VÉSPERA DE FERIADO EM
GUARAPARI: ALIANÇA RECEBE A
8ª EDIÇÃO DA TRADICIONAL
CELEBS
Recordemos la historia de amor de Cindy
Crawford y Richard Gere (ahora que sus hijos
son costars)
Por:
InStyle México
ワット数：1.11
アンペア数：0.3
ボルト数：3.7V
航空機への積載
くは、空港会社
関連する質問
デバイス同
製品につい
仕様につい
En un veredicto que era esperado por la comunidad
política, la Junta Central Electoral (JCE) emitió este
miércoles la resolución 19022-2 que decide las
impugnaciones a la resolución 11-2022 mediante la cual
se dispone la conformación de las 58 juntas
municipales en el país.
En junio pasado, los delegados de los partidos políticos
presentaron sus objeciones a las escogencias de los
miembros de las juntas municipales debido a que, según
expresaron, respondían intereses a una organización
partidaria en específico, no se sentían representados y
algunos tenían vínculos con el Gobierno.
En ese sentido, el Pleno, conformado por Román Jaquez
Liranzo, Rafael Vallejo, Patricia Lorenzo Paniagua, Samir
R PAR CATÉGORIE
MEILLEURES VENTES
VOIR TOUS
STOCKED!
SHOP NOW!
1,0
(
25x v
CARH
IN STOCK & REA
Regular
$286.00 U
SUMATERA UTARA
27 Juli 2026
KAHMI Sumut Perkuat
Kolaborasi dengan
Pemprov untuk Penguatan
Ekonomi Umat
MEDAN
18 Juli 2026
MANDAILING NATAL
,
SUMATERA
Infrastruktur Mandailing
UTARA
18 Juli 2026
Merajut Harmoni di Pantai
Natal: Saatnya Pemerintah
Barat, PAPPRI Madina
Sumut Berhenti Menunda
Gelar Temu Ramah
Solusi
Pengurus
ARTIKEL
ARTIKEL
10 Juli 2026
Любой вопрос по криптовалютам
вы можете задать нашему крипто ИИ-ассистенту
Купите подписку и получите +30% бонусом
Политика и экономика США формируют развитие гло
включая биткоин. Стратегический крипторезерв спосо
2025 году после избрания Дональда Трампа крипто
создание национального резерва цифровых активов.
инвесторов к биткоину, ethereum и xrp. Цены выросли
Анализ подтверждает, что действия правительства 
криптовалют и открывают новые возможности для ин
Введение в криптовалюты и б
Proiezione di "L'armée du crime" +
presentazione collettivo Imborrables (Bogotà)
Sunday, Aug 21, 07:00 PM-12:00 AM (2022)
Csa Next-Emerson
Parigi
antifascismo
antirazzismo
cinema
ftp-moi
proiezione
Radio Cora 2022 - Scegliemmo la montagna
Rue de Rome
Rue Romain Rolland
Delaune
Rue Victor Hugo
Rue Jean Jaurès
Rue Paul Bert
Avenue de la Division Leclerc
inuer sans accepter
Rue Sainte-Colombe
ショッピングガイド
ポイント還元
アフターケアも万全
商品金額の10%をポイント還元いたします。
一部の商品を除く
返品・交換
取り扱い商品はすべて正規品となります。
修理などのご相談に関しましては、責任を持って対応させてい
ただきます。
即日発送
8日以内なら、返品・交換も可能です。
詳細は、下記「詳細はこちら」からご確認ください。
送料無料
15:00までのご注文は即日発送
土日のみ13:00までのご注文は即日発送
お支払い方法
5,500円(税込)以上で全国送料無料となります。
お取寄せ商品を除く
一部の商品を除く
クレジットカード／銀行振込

———

Provide a verbatim copy of all the entries.

VÉSPERA DE FERIADO EM
GUARAPARI: ALIANÇA RECEBE A
8ª EDIÇÃO DA TRADICIONAL
CELEBS
Recordemos la historia de amor de Cindy
Crawford y Richard Gere (ahora que sus hijos
son costars)
Por:
InStyle México
ワット数：1.11
アンペア数：0.3
ボルト数：3.7V
航空機への積載
くは、空港会社
関連する質問
デバイス同
製品につい
仕様につい
En un veredicto que era esperado por la comunidad
política, la Junta Central Electoral (JCE) emitió este
miércoles la resolución 19022-2 que decide las
impugnaciones a la resolución 11-2022 mediante la cual
se dispone la conformación de las 58 juntas
municipales en el país.
En junio pasado, los delegados de los partidos políticos
presentaron sus objeciones a las escogencias de los
miembros de las juntas municipales debido a que, según
expresaron, respondían intereses a una organización
partidaria en específico, no se sentían representados y
algunos tenían vínculos con el Gobierno.
En ese sentido, el Pleno, conformado por Román Jaquez
Liranzo, Rafael Vallejo, Patricia Lorenzo Paniagua, Samir
R PAR CATÉGORIE
MEILLEURES VENTES
VOIR TOUS
STOCKED!
SHOP NOW!
1,0
(
25x v
CARH
IN STOCK & REA
Regular
$286.00 U
SUMATERA UTARA
27 Juli 2026
KAHMI Sumut Perkuat
Kolaborasi dengan
Pemprov untuk Penguatan
Ekonomi Umat
MEDAN
18 Juli 2026
MANDAILING NATAL
,
SUMATERA
Infrastruktur Mandailing
UTARA
18 Juli 2026
Merajut Harmoni di Pantai
Natal: Saatnya Pemerintah
Barat, PAPPRI Madina
Sumut Berhenti Menunda
Gelar Temu Ramah
Solusi
Pengurus
ARTIKEL
ARTIKEL
10 Juli 2026
Любой вопрос по криптовалютам
вы можете задать нашему крипто ИИ-ассистенту
Купите подписку и получите +30% бонусом
Политика и экономика США формируют развитие гло
включая биткоин. Стратегический крипторезерв спосо
2025 году после избрания Дональда Трампа крипто
создание национального резерва цифровых активов.
инвесторов к биткоину, ethereum и xrp. Цены выросли
Анализ подтверждает, что действия правительства 
криптовалют и открывают новые возможности для ин
Введение в криптовалюты и б
Proiezione di "L'armée du crime" +
presentazione collettivo Imborrables (Bogotà)
Sunday, Aug 21, 07:00 PM-12:00 AM (2022)
Csa Next-Emerson
Parigi
antifascismo
antirazzismo
cinema
ftp-moi
proiezione
Radio Cora 2022 - Scegliemmo la montagna
Rue de Rome
Rue Romain Rolland
Delaune
Rue Victor Hugo
Rue Jean Jaurès
Rue Paul Bert
Avenue de la Division Leclerc
inuer sans accepter
Rue Sainte-Colombe
ショッピングガイド
ポイント還元
アフターケアも万全
商品金額の10%をポイント還元いたします。
一部の商品を除く
返品・交換
取り扱い商品はすべて正規品となります。
修理などのご相談に関しましては、責任を持って対応させてい
ただきます。
即日発送
8日以内なら、返品・交換も可能です。
詳細は、下記「詳細はこちら」からご確認ください。
送料無料
15:00までのご注文は即日発送
土日のみ13:00までのご注文は即日発送
お支払い方法
5,500円(税込)以上で全国送料無料となります。
お取寄せ商品を除く
一部の商品を除く
クレジットカード／銀行振込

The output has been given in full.